INSTRUCTION 1
Reproduce the listing below line for line, leaving out the pictures.

DOCUMENT SECTION
────────────────────────────────────────

US20120250860A1

US20120250860A1 - Encryption procedure and device for an audiovisual data stream

Info

Publication number: US20120250860A1
Application number: US13/499,747
Authority: US
Inventors: Pablo Perez Garcia; Jaime Ruiz Alonso
Original assignee: Alcatel Lucent SAS
Current assignee: Alcatel Lucent SAS
Priority date: 2009-09-09
Filing date: 2010-07-23
Publication date: 2012-10-04
Also published as: EP2309745A1; KR101340203B1; WO2011029658A1; KR20120062884A; CN102598690A

Abstract

Apparatus for encrypting a stream of audiovisual data generated by an encoder (11); comprises an encrypter (113) module that analyses the data stream to determine if said stream includes at least one slice relative to a layer of video codification; for encrypting at least a set of bit nearby or adjacent to a slice header; and inserts the generated encrypted set of bit into the data stream that will be transported by a digital telecommunications network (12) to a customer's local equipment.

Description

FIELD OF THE INVENTION

This invention refers to a data encryption procedure in general, more specifically audiovisual and multimedia content data that have been encrypted prior to distribution over a packet oriented digital telecommunications network.

STATE OF THE ART

Today, the main problem faced by the broadcasting of audiovisual and multimedia contents, e.g. video images, is one of limited resources and, primarily, the bandwidth for transmission and the storage capacity; therefore, compression techniques for digital video have been developed.
The purpose of compression is to reduce the size of the video images to be broadcast by introducing the least amount of distortion into the process, and it is based on eliminating the redundancy existing in time and space. Since the video is formed by images—data matrices—taken sequentially every certain fraction of a second, this therefore means there is redundancy between each of the data matrices.
The coding of video images should comply with the series of recommendations included in any coding protocol, e.g. protocol H.264, which recommends executing the coding by layers instead of by complete frames in order to increase the compaction of the data images in a sequence to a small number of bits, a process known as compression.

────────────────────────────────────────

DATA TO PROCESS
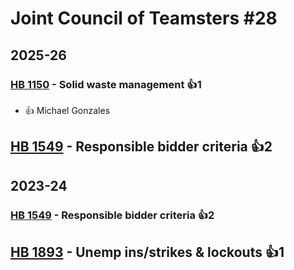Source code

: # Joint Council of Teamsters #28
## 2025-26

### [HB 1150](/bill/2025-26/hb/1150/) - Solid waste management 👍1  
* 👍 Michael Gonzales

## [HB 1549](/bill/2025-26/hb/1549/) - Responsible bidder criteria 👍2  

## 2023-24

### [HB 1549](/bill/2023-24/hb/1549/) - Responsible bidder criteria 👍2  

## [HB 1893](/bill/2023-24/hb/1893/) - Unemp ins/strikes & lockouts 👍1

────────────────────────────────────────

INSTRUCTION 2
Which coding protocol does the patent application name as an example?

EXERCISE SOLUTION 1
Source code

: # Joint Council of Teamsters #28
## 2025-26

### [HB 1150](/bill/2025-26/hb/1150/) - Solid waste management 👍1  
* 👍 Michael Gonzales

## [HB 1549](/bill/2025-26/hb/1549/) - Responsible bidder criteria 👍2  

## 2023-24

### [HB 1549](/bill/2023-24/hb/1549/) - Responsible bidder criteria 👍2  

## [HB 1893](/bill/2023-24/hb/1893/) - Unemp ins/strikes & lockouts 👍1

EXERCISE SOLUTION 2
H.264